## Exercise brief:
Would you repeat the entries beneath, with nothing changed?

## Records provided:

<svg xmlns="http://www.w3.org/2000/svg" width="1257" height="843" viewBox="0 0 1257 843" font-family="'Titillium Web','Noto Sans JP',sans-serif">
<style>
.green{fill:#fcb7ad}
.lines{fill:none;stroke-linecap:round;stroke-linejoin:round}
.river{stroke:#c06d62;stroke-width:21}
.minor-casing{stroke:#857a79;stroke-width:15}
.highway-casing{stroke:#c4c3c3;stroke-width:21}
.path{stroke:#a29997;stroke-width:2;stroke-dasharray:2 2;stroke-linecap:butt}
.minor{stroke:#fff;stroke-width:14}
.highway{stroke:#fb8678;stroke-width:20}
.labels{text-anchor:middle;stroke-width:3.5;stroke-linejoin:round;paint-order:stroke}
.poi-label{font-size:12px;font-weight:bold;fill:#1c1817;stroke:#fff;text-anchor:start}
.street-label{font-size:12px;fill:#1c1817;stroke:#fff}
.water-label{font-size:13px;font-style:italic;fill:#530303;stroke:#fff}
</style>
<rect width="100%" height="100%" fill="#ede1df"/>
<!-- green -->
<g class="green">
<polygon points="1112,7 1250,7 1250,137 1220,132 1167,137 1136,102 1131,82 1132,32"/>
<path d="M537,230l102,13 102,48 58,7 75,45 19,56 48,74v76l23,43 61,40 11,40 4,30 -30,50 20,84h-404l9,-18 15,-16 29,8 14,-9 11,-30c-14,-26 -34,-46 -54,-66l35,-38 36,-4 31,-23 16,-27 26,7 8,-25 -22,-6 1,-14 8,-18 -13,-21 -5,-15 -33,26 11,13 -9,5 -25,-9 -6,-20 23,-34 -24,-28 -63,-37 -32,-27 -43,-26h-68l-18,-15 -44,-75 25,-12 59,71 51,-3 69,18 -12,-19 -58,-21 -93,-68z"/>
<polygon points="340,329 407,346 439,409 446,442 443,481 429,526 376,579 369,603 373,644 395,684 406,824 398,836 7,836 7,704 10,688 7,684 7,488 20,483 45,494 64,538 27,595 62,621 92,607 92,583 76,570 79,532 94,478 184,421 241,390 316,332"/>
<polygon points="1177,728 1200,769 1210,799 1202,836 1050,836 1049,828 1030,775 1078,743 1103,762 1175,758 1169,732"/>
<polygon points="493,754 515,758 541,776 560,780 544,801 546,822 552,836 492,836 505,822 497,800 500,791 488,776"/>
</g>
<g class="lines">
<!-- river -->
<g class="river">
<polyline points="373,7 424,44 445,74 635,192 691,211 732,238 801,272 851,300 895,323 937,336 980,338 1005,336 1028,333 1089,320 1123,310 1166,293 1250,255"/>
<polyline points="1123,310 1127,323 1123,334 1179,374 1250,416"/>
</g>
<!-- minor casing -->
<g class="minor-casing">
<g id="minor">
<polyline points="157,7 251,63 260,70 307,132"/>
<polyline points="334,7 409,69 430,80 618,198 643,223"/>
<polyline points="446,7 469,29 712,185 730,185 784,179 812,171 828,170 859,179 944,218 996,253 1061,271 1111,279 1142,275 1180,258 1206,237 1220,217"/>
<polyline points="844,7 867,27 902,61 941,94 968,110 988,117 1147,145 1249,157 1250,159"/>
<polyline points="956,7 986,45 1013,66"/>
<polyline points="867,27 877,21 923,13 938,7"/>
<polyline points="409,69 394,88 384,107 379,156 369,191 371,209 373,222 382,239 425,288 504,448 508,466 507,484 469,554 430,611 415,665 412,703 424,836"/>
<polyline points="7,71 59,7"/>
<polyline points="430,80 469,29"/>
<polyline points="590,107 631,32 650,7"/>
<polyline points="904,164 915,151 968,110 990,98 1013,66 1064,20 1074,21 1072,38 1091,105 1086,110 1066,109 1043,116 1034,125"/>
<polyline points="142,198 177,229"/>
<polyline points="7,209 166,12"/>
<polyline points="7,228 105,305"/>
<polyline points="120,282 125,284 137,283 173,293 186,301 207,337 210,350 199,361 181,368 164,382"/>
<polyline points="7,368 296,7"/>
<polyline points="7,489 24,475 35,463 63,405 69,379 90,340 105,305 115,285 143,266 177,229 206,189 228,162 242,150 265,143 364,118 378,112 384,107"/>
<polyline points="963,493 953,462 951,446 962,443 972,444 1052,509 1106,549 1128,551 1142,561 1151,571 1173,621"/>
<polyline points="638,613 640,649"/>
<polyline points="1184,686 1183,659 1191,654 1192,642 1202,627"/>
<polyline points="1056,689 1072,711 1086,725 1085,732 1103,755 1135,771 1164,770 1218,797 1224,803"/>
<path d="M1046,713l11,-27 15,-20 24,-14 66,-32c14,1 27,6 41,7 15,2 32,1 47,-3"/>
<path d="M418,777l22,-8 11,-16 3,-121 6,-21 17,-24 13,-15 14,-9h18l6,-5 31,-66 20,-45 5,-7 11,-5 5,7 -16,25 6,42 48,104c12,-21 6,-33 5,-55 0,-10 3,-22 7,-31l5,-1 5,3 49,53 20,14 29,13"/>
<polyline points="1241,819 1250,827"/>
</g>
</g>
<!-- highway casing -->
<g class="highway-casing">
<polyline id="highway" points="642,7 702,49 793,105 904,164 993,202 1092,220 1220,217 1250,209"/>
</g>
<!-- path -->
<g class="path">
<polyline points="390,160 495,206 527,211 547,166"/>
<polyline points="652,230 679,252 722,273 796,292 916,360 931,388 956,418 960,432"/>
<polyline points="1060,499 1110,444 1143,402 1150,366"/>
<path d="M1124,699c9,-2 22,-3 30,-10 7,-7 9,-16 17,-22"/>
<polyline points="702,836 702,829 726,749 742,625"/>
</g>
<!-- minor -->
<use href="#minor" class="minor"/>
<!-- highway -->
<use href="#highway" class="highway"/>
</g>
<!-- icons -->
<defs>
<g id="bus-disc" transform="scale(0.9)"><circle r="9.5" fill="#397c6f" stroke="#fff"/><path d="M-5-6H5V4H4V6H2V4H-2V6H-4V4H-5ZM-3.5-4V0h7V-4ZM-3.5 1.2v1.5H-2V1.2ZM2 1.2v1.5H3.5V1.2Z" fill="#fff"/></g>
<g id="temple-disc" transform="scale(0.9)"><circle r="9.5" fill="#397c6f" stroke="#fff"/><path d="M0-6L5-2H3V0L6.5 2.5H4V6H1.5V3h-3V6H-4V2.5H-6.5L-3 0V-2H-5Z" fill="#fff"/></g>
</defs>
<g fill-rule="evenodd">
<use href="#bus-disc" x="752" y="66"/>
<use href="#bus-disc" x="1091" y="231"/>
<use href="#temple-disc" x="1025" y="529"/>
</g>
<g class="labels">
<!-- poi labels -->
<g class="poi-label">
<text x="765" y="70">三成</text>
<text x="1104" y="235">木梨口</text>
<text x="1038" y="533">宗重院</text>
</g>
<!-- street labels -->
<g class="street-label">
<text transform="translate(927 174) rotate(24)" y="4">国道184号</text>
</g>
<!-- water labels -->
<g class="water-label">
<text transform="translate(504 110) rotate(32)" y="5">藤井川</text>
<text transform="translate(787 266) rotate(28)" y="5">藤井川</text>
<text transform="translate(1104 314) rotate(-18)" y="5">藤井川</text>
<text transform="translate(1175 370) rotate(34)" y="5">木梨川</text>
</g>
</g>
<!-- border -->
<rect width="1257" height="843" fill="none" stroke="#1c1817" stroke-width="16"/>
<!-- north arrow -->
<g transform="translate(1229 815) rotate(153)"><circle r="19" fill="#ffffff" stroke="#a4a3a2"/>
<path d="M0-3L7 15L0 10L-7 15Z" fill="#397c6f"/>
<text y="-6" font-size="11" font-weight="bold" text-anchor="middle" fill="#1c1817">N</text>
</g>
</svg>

## Exercise response:
<svg xmlns="http://www.w3.org/2000/svg" width="1257" height="843" viewBox="0 0 1257 843" font-family="'Titillium Web','Noto Sans JP',sans-serif">
<style>
.green{fill:#fcb7ad}
.lines{fill:none;stroke-linecap:round;stroke-linejoin:round}
.river{stroke:#c06d62;stroke-width:21}
.minor-casing{stroke:#857a79;stroke-width:15}
.highway-casing{stroke:#c4c3c3;stroke-width:21}
.path{stroke:#a29997;stroke-width:2;stroke-dasharray:2 2;stroke-linecap:butt}
.minor{stroke:#fff;stroke-width:14}
.highway{stroke:#fb8678;stroke-width:20}
.labels{text-anchor:middle;stroke-width:3.5;stroke-linejoin:round;paint-order:stroke}
.poi-label{font-size:12px;font-weight:bold;fill:#1c1817;stroke:#fff;text-anchor:start}
.street-label{font-size:12px;fill:#1c1817;stroke:#fff}
.water-label{font-size:13px;font-style:italic;fill:#530303;stroke:#fff}
</style>
<rect width="100%" height="100%" fill="#ede1df"/>
<!-- green -->
<g class="green">
<polygon points="1112,7 1250,7 1250,137 1220,132 1167,137 1136,102 1131,82 1132,32"/>
<path d="M537,230l102,13 102,48 58,7 75,45 19,56 48,74v76l23,43 61,40 11,40 4,30 -30,50 20,84h-404l9,-18 15,-16 29,8 14,-9 11,-30c-14,-26 -34,-46 -54,-66l35,-38 36,-4 31,-23 16,-27 26,7 8,-25 -22,-6 1,-14 8,-18 -13,-21 -5,-15 -33,26 11,13 -9,5 -25,-9 -6,-20 23,-34 -24,-28 -63,-37 -32,-27 -43,-26h-68l-18,-15 -44,-75 25,-12 59,71 51,-3 69,18 -12,-19 -58,-21 -93,-68z"/>
<polygon points="340,329 407,346 439,409 446,442 443,481 429,526 376,579 369,603 373,644 395,684 406,824 398,836 7,836 7,704 10,688 7,684 7,488 20,483 45,494 64,538 27,595 62,621 92,607 92,583 76,570 79,532 94,478 184,421 241,390 316,332"/>
<polygon points="1177,728 1200,769 1210,799 1202,836 1050,836 1049,828 1030,775 1078,743 1103,762 1175,758 1169,732"/>
<polygon points="493,754 515,758 541,776 560,780 544,801 546,822 552,836 492,836 505,822 497,800 500,791 488,776"/>
</g>
<g class="lines">
<!-- river -->
<g class="river">
<polyline points="373,7 424,44 445,74 635,192 691,211 732,238 801,272 851,300 895,323 937,336 980,338 1005,336 1028,333 1089,320 1123,310 1166,293 1250,255"/>
<polyline points="1123,310 1127,323 1123,334 1179,374 1250,416"/>
</g>
<!-- minor casing -->
<g class="minor-casing">
<g id="minor">
<polyline points="157,7 251,63 260,70 307,132"/>
<polyline points="334,7 409,69 430,80 618,198 643,223"/>
<polyline points="446,7 469,29 712,185 730,185 784,179 812,171 828,170 859,179 944,218 996,253 1061,271 1111,279 1142,275 1180,258 1206,237 1220,217"/>
<polyline points="844,7 867,27 902,61 941,94 968,110 988,117 1147,145 1249,157 1250,159"/>
<polyline points="956,7 986,45 1013,66"/>
<polyline points="867,27 877,21 923,13 938,7"/>
<polyline points="409,69 394,88 384,107 379,156 369,191 371,209 373,222 382,239 425,288 504,448 508,466 507,484 469,554 430,611 415,665 412,703 424,836"/>
<polyline points="7,71 59,7"/>
<polyline points="430,80 469,29"/>
<polyline points="590,107 631,32 650,7"/>
<polyline points="904,164 915,151 968,110 990,98 1013,66 1064,20 1074,21 1072,38 1091,105 1086,110 1066,109 1043,116 1034,125"/>
<polyline points="142,198 177,229"/>
<polyline points="7,209 166,12"/>
<polyline points="7,228 105,305"/>
<polyline points="120,282 125,284 137,283 173,293 186,301 207,337 210,350 199,361 181,368 164,382"/>
<polyline points="7,368 296,7"/>
<polyline points="7,489 24,475 35,463 63,405 69,379 90,340 105,305 115,285 143,266 177,229 206,189 228,162 242,150 265,143 364,118 378,112 384,107"/>
<polyline points="963,493 953,462 951,446 962,443 972,444 1052,509 1106,549 1128,551 1142,561 1151,571 1173,621"/>
<polyline points="638,613 640,649"/>
<polyline points="1184,686 1183,659 1191,654 1192,642 1202,627"/>
<polyline points="1056,689 1072,711 1086,725 1085,732 1103,755 1135,771 1164,770 1218,797 1224,803"/>
<path d="M1046,713l11,-27 15,-20 24,-14 66,-32c14,1 27,6 41,7 15,2 32,1 47,-3"/>
<path d="M418,777l22,-8 11,-16 3,-121 6,-21 17,-24 13,-15 14,-9h18l6,-5 31,-66 20,-45 5,-7 11,-5 5,7 -16,25 6,42 48,104c12,-21 6,-33 5,-55 0,-10 3,-22 7,-31l5,-1 5,3 49,53 20,14 29,13"/>
<polyline points="1241,819 1250,827"/>
</g>
</g>
<!-- highway casing -->
<g class="highway-casing">
<polyline id="highway" points="642,7 702,49 793,105 904,164 993,202 1092,220 1220,217 1250,209"/>
</g>
<!-- path -->
<g class="path">
<polyline points="390,160 495,206 527,211 547,166"/>
<polyline points="652,230 679,252 722,273 796,292 916,360 931,388 956,418 960,432"/>
<polyline points="1060,499 1110,444 1143,402 1150,366"/>
<path d="M1124,699c9,-2 22,-3 30,-10 7,-7 9,-16 17,-22"/>
<polyline points="702,836 702,829 726,749 742,625"/>
</g>
<!-- minor -->
<use href="#minor" class="minor"/>
<!-- highway -->
<use href="#highway" class="highway"/>
</g>
<!-- icons -->
<defs>
<g id="bus-disc" transform="scale(0.9)"><circle r="9.5" fill="#397c6f" stroke="#fff"/><path d="M-5-6H5V4H4V6H2V4H-2V6H-4V4H-5ZM-3.5-4V0h7V-4ZM-3.5 1.2v1.5H-2V1.2ZM2 1.2v1.5H3.5V1.2Z" fill="#fff"/></g>
<g id="temple-disc" transform="scale(0.9)"><circle r="9.5" fill="#397c6f" stroke="#fff"/><path d="M0-6L5-2H3V0L6.5 2.5H4V6H1.5V3h-3V6H-4V2.5H-6.5L-3 0V-2H-5Z" fill="#fff"/></g>
</defs>
<g fill-rule="evenodd">
<use href="#bus-disc" x="752" y="66"/>
<use href="#bus-disc" x="1091" y="231"/>
<use href="#temple-disc" x="1025" y="529"/>
</g>
<g class="labels">
<!-- poi labels -->
<g class="poi-label">
<text x="765" y="70">三成</text>
<text x="1104" y="235">木梨口</text>
<text x="1038" y="533">宗重院</text>
</g>
<!-- street labels -->
<g class="street-label">
<text transform="translate(927 174) rotate(24)" y="4">国道184号</text>
</g>
<!-- water labels -->
<g class="water-label">
<text transform="translate(504 110) rotate(32)" y="5">藤井川</text>
<text transform="translate(787 266) rotate(28)" y="5">藤井川</text>
<text transform="translate(1104 314) rotate(-18)" y="5">藤井川</text>
<text transform="translate(1175 370) rotate(34)" y="5">木梨川</text>
</g>
</g>
<!-- border -->
<rect width="1257" height="843" fill="none" stroke="#1c1817" stroke-width="16"/>
<!-- north arrow -->
<g transform="translate(1229 815) rotate(153)"><circle r="19" fill="#ffffff" stroke="#a4a3a2"/>
<path d="M0-3L7 15L0 10L-7 15Z" fill="#397c6f"/>
<text y="-6" font-size="11" font-weight="bold" text-anchor="middle" fill="#1c1817">N</text>
</g>
</svg>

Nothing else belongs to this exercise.